My wife and I make it a point to do this on a regular basis. When browsing at our local bookstore, we often discover what looks like a must-read and, as often as not, we purchase the book there even though it might cost several dollars more than the same book on Amazon. No, we do not have money to throw around, and, yes, we often purchase from Amazon because, like most folks, we need to watch our spending. Buying from our local bookseller is our way of saying thanks: thanks for providing a cozy, downtown venue in which to browse, and thanks for putting before our eyes a book that we might otherwise never have discovered!
We patronized Talbot’s Toyland in recent years with the same attitude: trying to do our part to keep them viable in downtown San Mateo. Clearly, not enough folks had the same approach to buying.

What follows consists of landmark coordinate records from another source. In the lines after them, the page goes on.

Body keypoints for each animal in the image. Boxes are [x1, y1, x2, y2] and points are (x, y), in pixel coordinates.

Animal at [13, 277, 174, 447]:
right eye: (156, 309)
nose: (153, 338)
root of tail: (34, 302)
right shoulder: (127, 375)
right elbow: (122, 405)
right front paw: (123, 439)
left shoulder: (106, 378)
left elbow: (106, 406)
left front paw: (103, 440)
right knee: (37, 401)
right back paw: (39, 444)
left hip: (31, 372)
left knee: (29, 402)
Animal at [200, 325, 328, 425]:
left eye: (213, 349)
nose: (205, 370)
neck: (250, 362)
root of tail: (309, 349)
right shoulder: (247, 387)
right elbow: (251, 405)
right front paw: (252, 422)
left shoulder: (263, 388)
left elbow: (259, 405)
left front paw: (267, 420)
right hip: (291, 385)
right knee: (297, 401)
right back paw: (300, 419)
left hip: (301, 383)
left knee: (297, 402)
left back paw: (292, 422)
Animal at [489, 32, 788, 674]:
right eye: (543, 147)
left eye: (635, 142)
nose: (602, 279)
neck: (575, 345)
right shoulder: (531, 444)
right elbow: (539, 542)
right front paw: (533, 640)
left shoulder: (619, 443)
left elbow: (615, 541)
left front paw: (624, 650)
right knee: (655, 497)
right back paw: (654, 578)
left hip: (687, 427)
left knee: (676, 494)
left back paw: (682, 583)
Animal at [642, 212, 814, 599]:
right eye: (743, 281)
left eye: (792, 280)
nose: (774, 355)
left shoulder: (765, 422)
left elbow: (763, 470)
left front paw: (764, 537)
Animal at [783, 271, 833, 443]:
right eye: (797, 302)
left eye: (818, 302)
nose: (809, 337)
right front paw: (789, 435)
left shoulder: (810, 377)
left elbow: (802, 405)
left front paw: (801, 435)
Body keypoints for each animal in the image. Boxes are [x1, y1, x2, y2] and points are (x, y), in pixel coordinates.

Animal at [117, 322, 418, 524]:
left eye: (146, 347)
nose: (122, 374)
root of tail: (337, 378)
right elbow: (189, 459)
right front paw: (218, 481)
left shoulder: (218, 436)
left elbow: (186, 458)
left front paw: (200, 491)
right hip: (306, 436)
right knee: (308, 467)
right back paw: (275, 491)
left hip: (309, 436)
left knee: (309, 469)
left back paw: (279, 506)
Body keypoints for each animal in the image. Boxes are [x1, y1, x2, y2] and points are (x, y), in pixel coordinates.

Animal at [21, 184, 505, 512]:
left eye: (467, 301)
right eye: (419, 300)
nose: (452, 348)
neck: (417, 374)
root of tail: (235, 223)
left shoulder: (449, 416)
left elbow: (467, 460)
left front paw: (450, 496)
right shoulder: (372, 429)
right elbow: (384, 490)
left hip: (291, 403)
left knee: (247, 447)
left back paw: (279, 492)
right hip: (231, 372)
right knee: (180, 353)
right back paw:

The last two years saw a distinct fall-off in “foot-traffic” in the store which was noticeable in a store as large and complete as Talbot’s. This past Christmas, we were in the store on a Thursday evening two weeks before Christmas buying a few gifts for our grandsons. We were virtually the only shoppers for the half-hour we were in the store. I knew, then, that the end was near for this iconic San Mateo landmark. The store’s closing was announced soon after the holidays. Seemingly, like a law of nature, all good things must end!
At play, along with the economics and shopping convenience associated with Talbot’s closing, there is also the undeniable fact that the favorite toys of today’s young set have changed drastically from the toys we seniors loved in our youth.
Above: a display case in Talbot’s hobby department taken several years ago. These exquisite die-cast World War II warbirds rather quickly disappeared from Talbot’s display cases as us old-timers who remembered them began to “die-off,” as explained to me by Talbot’s staff! These iconic propeller-driven airplanes were soon replaced on display by jet aircraft and star-wars type “galactic fighters!”
My World War II British Spitfire –
purchased at Talbot’s during the store’s transition to the jet-age!
The large World War I Fokker Triplane which hung there for years
Last, but not least, recent years found Talbot’s selection of Lionel electric trains to be a mere shadow of that in the earlier days – as pictured, here!
Sadly, the trend toward present-day realities convinced me long ago that Talbot’s ultimate demise was not a question of if, but a question of when.
Thank you, Talbot’s Toyland, for the great years and the fond memories!